Devolva na íntegra o texto do documento, sem qualquer alteração.

**TEXTO DO DOCUMENTO**
━━━━━━━━
Que relação tens com as redes sociais?
São muito importantes para a promoção do futsal feminino. Não as utilizo para divulgar o meu nome, mas, se isso for necessário, faço-o em prol de todas as outras atletas que trabalham para colocar o futsal feminino no mapa.
Lidas bem com o teu ego?
Os meus pés estão colados ao chão porque esta conquista só me traz mais responsabilidades. A pressão sou eu que a coloco aos ombros, através da autocrítica. O que os outros pensam de mim não me interessa, com a excepção da minha família que tem acompanhado a minha evolução desde que comecei a praticar a modalidade.
Estás preparada para perder?
Não trabalho para perder, mas sei que um dia vai acontecer. Estou a caminho de conquistar o tetracampeonato, mas o sucesso é efémero. O segredo é tentar retardar ao máximo que esse dia chegue e para isso é preciso manter a fome de ganhar. Gosto de ser competitiva em todos os aspectos da minha vida.
Essa postura tem consequências na vida pessoal?
━━━━━━━━
**DADOS ARMAZENADOS**

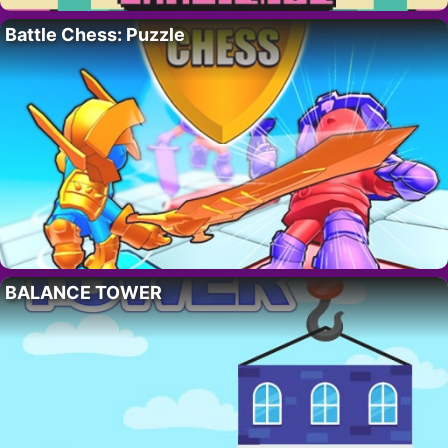
Battle Chess: Puzzle
BALANCE TOWER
━━━━━━━━
**RESPOSTA**
Que relação tens com as redes sociais?
São muito importantes para a promoção do futsal feminino. Não as utilizo para divulgar o meu nome, mas, se isso for necessário, faço-o em prol de todas as outras atletas que trabalham para colocar o futsal feminino no mapa.
Lidas bem com o teu ego?
Os meus pés estão colados ao chão porque esta conquista só me traz mais responsabilidades. A pressão sou eu que a coloco aos ombros, através da autocrítica. O que os outros pensam de mim não me interessa, com a excepção da minha família que tem acompanhado a minha evolução desde que comecei a praticar a modalidade.
Estás preparada para perder?
Não trabalho para perder, mas sei que um dia vai acontecer. Estou a caminho de conquistar o tetracampeonato, mas o sucesso é efémero. O segredo é tentar retardar ao máximo que esse dia chegue e para isso é preciso manter a fome de ganhar. Gosto de ser competitiva em todos os aspectos da minha vida.
Essa postura tem consequências na vida pessoal?